Post-Court and Spark Joni Mitchell isn’t easy. While some say she peaked with the emotionally gut wrenching Blue, others say that the former album was her commercial and artistic apex. While both albums hold in them some of Mitchell’s most personal lyrics (especially the fragile songs on Blue, which chronicle her divorce, decision to put her daughter up for adoption and her affair with Graham Nash), only the exiled, The Hissing of Summer Lawns points toward all of Mitchell’s immense talent.

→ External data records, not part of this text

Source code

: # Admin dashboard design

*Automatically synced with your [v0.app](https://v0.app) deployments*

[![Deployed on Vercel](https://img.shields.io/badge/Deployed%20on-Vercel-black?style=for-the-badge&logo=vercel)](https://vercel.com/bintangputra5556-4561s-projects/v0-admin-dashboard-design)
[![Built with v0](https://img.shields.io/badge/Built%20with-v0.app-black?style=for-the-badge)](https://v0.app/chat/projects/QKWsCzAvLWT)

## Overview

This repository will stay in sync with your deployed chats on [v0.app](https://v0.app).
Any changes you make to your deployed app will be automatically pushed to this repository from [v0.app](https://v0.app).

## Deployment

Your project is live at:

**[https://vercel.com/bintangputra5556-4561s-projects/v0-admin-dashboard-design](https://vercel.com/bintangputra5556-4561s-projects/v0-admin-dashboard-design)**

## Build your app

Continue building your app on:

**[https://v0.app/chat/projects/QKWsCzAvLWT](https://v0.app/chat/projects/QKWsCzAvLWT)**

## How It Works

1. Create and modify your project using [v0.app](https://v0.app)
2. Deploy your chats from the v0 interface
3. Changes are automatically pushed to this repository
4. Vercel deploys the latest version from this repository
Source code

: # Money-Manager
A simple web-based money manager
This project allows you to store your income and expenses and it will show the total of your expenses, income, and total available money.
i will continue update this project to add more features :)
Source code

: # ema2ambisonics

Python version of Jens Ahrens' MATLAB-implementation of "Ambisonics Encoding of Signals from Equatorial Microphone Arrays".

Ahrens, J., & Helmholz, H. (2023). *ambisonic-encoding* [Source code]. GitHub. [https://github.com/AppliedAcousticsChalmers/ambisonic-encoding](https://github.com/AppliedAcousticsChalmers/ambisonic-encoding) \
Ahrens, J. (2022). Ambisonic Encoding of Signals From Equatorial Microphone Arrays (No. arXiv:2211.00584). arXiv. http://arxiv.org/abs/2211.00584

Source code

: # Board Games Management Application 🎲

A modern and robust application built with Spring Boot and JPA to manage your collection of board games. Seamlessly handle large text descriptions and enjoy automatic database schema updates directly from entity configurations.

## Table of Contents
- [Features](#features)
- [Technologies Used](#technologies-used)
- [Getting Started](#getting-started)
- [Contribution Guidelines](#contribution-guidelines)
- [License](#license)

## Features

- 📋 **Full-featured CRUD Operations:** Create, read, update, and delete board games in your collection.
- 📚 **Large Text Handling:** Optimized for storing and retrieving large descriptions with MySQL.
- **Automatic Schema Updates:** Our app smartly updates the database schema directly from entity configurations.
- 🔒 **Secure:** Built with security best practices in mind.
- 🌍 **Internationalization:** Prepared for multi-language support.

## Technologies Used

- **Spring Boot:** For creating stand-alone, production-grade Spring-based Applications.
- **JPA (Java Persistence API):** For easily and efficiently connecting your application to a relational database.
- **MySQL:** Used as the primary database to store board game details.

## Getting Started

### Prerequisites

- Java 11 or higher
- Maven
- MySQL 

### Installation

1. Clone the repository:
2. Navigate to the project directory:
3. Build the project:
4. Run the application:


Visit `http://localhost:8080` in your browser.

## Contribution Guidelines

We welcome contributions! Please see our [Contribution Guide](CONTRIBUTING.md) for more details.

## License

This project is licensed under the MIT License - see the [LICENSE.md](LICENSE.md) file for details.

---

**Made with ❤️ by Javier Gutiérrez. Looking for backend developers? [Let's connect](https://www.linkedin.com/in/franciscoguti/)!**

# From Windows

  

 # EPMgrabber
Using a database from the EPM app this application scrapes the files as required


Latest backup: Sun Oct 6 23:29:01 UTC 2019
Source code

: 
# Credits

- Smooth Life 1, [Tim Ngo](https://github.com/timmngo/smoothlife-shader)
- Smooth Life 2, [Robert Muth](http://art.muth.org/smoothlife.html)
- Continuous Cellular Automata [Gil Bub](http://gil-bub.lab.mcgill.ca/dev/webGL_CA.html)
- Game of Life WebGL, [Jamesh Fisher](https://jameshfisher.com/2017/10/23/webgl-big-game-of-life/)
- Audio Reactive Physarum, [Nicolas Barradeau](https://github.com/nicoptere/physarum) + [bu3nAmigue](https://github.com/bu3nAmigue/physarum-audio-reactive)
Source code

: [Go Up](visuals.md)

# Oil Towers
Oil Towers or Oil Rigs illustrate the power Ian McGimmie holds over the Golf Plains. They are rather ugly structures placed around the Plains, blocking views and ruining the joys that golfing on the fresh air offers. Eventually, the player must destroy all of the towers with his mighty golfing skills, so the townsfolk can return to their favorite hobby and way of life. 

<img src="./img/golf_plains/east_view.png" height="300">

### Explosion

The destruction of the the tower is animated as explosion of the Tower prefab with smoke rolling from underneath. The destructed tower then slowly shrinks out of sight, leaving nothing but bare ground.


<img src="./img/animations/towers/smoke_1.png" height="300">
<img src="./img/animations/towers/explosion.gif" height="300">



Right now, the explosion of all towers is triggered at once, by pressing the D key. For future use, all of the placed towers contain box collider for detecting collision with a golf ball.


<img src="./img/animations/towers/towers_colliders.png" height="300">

Later in her career Mitchell has had a minor resurgence with her back catalogue, specifically the anti-commercial “Big Yellow Taxi”, which has been covered and sampled, perhaps best by Q-Tip for the pop/rap “Got ‘Til It’s Gone” by Janet Jackson in 1997. Curiously, 22 years earlier Mitchell made a compelling case for herself as rap artist of the year- male or female- with the music and lyrics she presented on Hissing. On “The Jungle Line”, which effectively “samples” the warrior drummers of Burundi, Joni talks of addiction while juxtaposing New York’s underbelly with thick jungle and drug imagery.
The short view of “Edith and the Kingpin” is one of a young girl being taken in to the prostitution trade by an old-school pimp. “Harry’s House- Centerpiece” gets the mash-up treatment by taking the romantic Mandel/Hendricks‘ standard about a couple’s simple love and suffocates it in the tale of an empty house wife unhappy in her marriage but unable to forgo its material trappings. Mitchell’s words throughout are acidic and sad. The music dense and incredibly spare, mixing folk, avant-garde, world and jazz into a new vocabulary.
With screenplay-like detail and oftentimes disturbing views of American life in the 1970’s Joni Mitchell effectively gets a head start on Nas, Tupac and Biggie without even so much as a mic check.